Items listed in a dataset:
______

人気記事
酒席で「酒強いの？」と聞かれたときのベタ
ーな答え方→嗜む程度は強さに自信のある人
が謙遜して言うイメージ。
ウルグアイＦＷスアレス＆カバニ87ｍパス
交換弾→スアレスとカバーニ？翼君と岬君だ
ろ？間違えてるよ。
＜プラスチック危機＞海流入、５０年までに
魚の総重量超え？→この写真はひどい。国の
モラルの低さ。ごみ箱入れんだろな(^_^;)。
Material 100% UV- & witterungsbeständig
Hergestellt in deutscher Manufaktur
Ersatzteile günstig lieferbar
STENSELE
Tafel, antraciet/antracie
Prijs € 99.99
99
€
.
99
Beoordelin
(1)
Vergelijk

______

Description of the task:
Return each line of the data exactly as it was given.

Exercise result:
人気記事
酒席で「酒強いの？」と聞かれたときのベタ
ーな答え方→嗜む程度は強さに自信のある人
が謙遜して言うイメージ。
ウルグアイＦＷスアレス＆カバニ87ｍパス
交換弾→スアレスとカバーニ？翼君と岬君だ
ろ？間違えてるよ。
＜プラスチック危機＞海流入、５０年までに
魚の総重量超え？→この写真はひどい。国の
モラルの低さ。ごみ箱入れんだろな(^_^;)。
Material 100% UV- & witterungsbeständig
Hergestellt in deutscher Manufaktur
Ersatzteile günstig lieferbar
STENSELE
Tafel, antraciet/antracie
Prijs € 99.99
99
€
.
99
Beoordelin
(1)
Vergelijk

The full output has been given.